EXTRACT:
After Tuesday’s election, coastal elites have been busy opining that “we” should be empathetic towards heartland Trump voters. “We” should feel their pain. We should stop shaming Trump supporters. We should stop making fun of their religion.
Now in the Rocky Mountain West, neither heartland exactly nor liberal elite bubbleland, I see something different. I’m on board with dialogue and empathy, always, but this works both ways. Because rural America, where I grew up, is also a bubble. It’s not any more authentic “real America” than North Berkeley. Arguably, in a multi-cultural and multi-religious America, it’s less so. Patrick Thornton makes this point here:
We, as a culture, have to stop infantilizing and deifying rural and white working-class Americans. Their experience is not more of a real American experience than anyone else’s, but when we say that it is, we give people a pass from seeing and understanding more of their country. We must all understand that America is a melting pot and that none of us has a more authentic American experience.

ENTRIES PROVIDED:
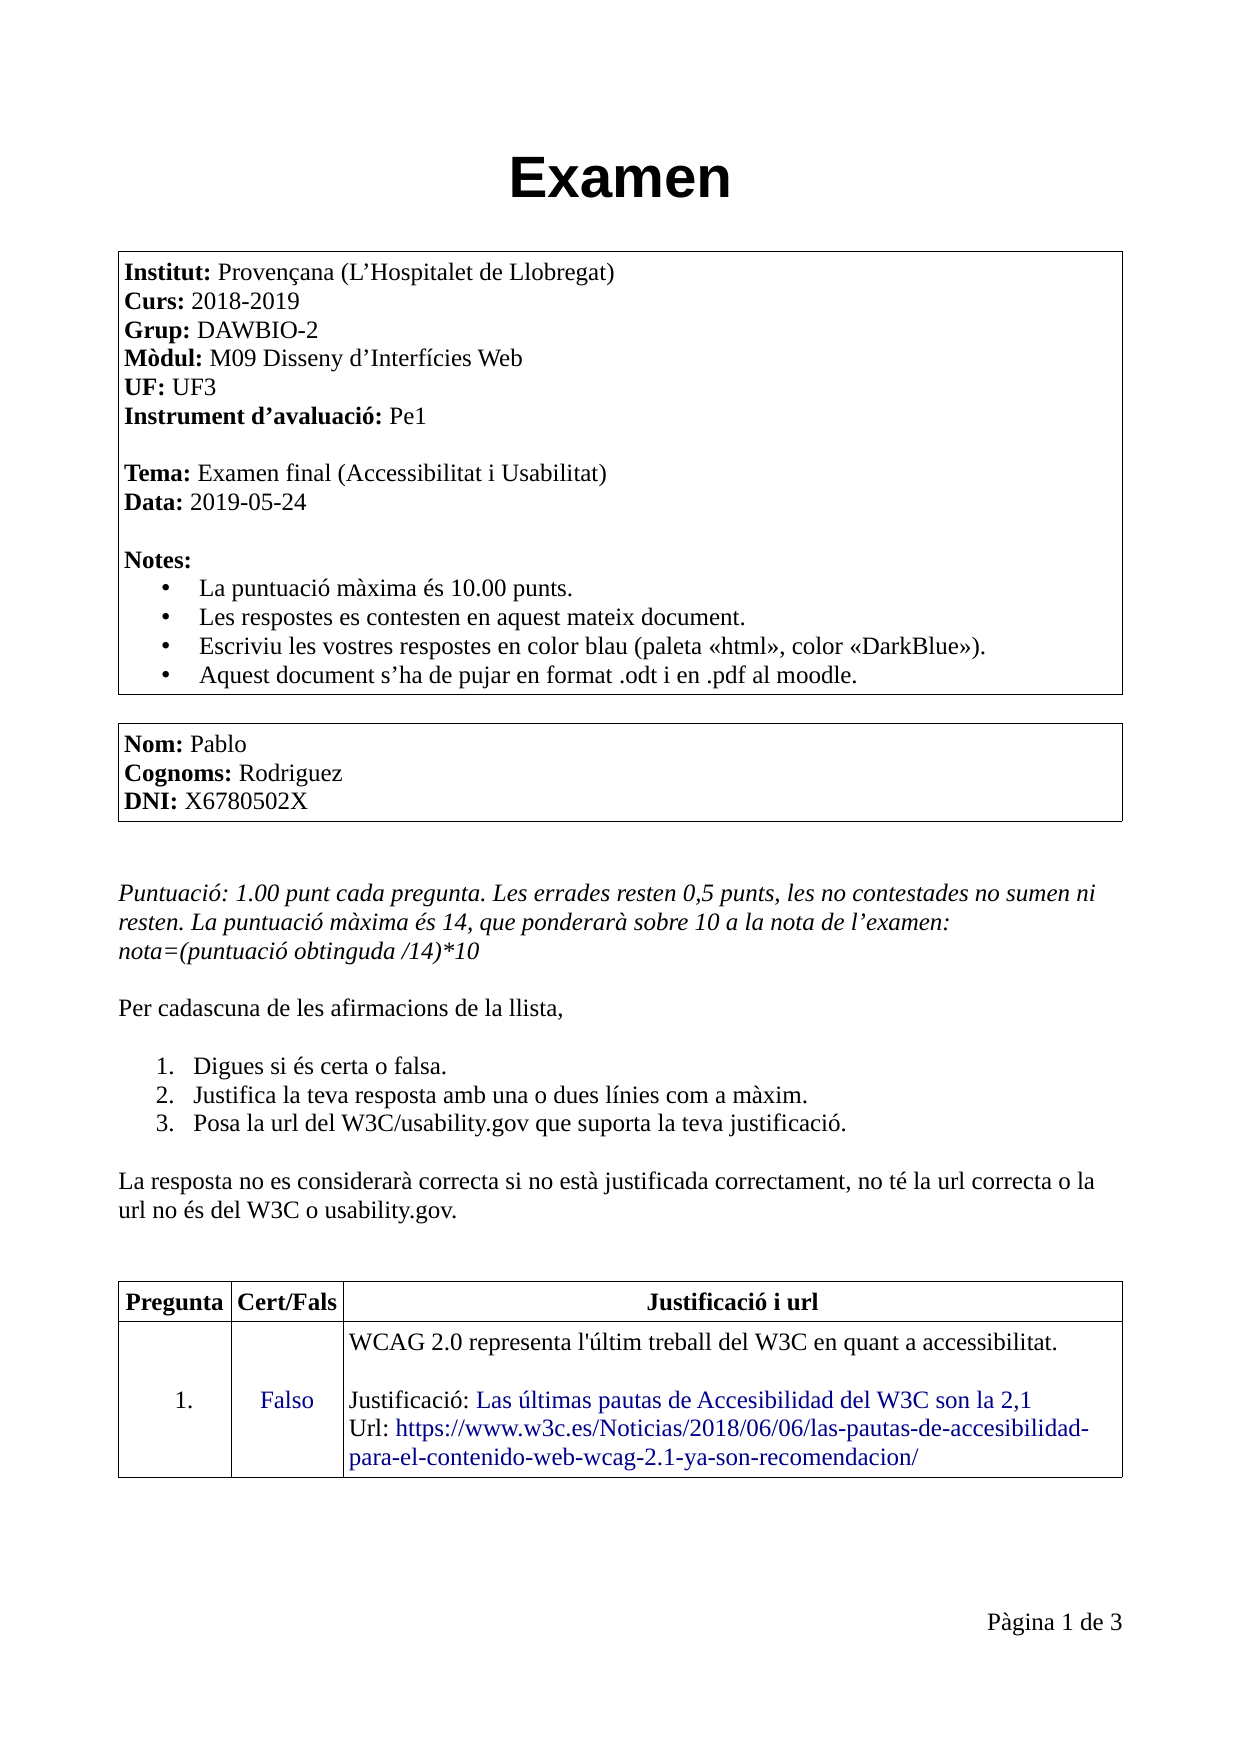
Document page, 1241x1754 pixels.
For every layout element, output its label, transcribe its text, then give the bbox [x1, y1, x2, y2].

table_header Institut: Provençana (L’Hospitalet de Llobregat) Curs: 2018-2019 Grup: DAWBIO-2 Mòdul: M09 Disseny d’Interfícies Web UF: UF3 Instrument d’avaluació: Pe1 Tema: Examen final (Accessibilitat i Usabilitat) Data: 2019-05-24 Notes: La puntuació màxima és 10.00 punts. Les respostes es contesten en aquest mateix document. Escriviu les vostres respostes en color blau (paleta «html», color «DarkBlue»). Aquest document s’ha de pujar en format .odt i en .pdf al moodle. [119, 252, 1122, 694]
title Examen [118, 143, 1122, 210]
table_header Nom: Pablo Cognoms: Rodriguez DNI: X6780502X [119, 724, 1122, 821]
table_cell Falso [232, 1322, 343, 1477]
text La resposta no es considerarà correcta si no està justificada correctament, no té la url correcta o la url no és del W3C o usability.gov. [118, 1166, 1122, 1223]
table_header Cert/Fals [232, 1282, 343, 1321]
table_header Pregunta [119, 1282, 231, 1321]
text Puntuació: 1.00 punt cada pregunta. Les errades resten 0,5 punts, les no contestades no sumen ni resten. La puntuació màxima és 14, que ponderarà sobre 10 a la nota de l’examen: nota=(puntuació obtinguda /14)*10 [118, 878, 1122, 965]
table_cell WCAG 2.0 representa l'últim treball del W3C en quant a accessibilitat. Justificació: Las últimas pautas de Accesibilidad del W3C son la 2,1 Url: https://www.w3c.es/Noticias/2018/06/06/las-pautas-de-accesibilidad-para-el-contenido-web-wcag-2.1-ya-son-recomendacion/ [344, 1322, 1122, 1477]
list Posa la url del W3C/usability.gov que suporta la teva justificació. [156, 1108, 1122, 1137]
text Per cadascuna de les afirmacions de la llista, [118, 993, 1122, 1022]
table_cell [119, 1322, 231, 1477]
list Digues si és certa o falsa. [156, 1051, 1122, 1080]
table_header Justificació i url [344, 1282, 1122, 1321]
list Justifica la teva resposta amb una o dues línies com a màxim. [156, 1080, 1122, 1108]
* * *
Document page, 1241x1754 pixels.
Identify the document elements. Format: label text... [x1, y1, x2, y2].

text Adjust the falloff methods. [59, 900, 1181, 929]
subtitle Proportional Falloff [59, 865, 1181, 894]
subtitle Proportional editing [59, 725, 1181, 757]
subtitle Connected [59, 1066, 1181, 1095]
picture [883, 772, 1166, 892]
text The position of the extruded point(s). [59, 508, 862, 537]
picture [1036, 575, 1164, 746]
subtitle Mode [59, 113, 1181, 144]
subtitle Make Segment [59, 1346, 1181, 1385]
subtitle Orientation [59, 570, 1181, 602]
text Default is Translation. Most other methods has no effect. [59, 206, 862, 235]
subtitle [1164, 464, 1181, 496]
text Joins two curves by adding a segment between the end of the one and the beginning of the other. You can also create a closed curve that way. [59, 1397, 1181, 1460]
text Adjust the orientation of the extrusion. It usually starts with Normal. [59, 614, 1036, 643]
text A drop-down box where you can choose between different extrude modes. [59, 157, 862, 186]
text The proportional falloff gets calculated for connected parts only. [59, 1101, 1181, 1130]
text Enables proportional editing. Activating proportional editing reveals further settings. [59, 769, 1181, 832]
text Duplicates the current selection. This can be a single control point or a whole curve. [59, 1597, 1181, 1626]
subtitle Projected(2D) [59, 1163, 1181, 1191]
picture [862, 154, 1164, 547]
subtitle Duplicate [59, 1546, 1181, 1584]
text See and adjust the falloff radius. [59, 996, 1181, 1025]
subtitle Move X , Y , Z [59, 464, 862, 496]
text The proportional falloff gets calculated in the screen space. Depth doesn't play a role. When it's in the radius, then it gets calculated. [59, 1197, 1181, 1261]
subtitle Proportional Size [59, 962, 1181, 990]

DIRECTION A:
Answer these about the election essay:
(i) On what day of the week was the election held?
(ii) In what region is the writer now living?
(iii) Whose point does the writer quote at the end?
DIRECTION B: Reproduce a passage from the election essay, starting at the words "After Tuesday’s election, coastal" and ending after "of their religion.".
DIRECTION C: Take the election essay further, picking up after its last sentence.

TASK RESPONSE A:
(i) Tuesday
(ii) The Rocky Mountain West
(iii) Patrick Thornton's

TASK RESPONSE B:
After Tuesday’s election, coastal elites have been busy opining that “we” should be empathetic towards heartland Trump voters. “We” should feel their pain. We should stop shaming Trump supporters. We should stop making fun of their religion.

TASK RESPONSE C:
I’m all for soul-searching in the wake of the coalition of evangelicals and angry middle- and working-class heartlanders who gave Trump enough votes to secure an electoral (but not popular) victory. Some, after all, have legitimate grievances about stagnating incomes and declining opportunities. But some clearly express a much darker set of “grievances,” and the uptick of hate crimes and racist harassment committed during his campaign is no accident.
Will the angry voters from Trumpland reach out, empathetically, to the majority of voters who were repelled by their candidate? So far, with Trump tweeting complaints about protests focused on the rhetorical violence embodied by his campaign, I’m seeing little hope that calls for “unity” are much more than capitulation to a strongman’s amoral reach.